The corpus was tokenized for pretraining with [MeCab](https://taku910.github.io/mecab/). Subword tokenization was done with WordPiece.
## Model architecture
This model uses ELECTRA Small model settings, 12 layers, 128 dimensions of hidden states, and 12 attention heads.
Vocabulary size was set to 32,000 tokens.
## Training data and libraries
YACIS-ELECTRA is trained on the whole of [YACIS](https://github.com/ptaszynski/yacis-corpus) blog corpus, which is a Japanese blog corpus containing 5.6 billion words in 354 million sentences.
The corpus was originally split into sentences using custom rules, and each sentence was tokenized using [MeCab](https://taku910.github.io/mecab/). Subword tokenization for pretraining was done with WordPiece.

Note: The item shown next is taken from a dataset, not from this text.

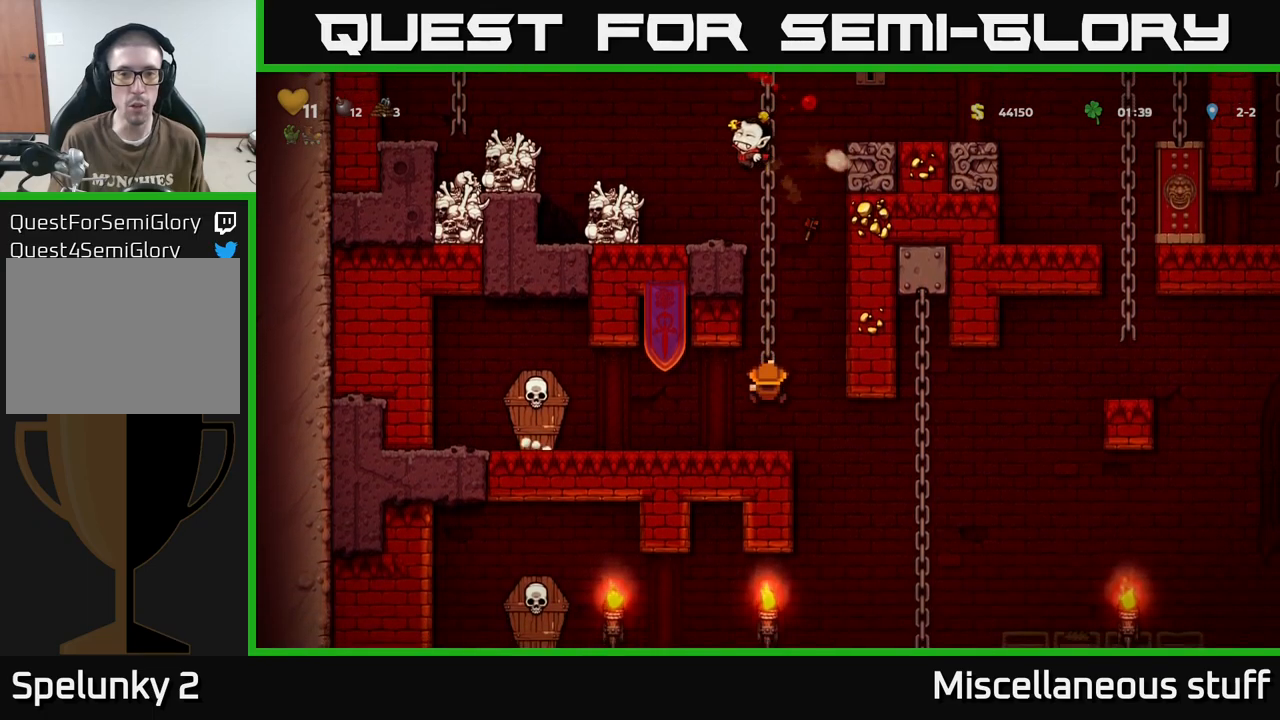
{"buttons": ["DPAD_RIGHT"], "events": [[16, "A", "up"], [16, "DPAD_DOWN", "up"], [250, "DPAD_LEFT", "up"], [466, "DPAD_RIGHT", "down"]]}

We used original [ELECTRA](https://github.com/google-research/electra) repository for pretraining. The pretrainig process took 7 days and 6 hours under the following environment: CPU: Intel Core i9-7920X, RAM: 132 GB, GPU: GeForce GTX 1080 Ti x1.
## Licenses
The pretrained model with all attached files is licensed under [CC BY-SA 4.0](http://creativecommons.org/licenses/by-sa/4.0/), or Creative Commons Attribution-ShareAlike 4.0 International License.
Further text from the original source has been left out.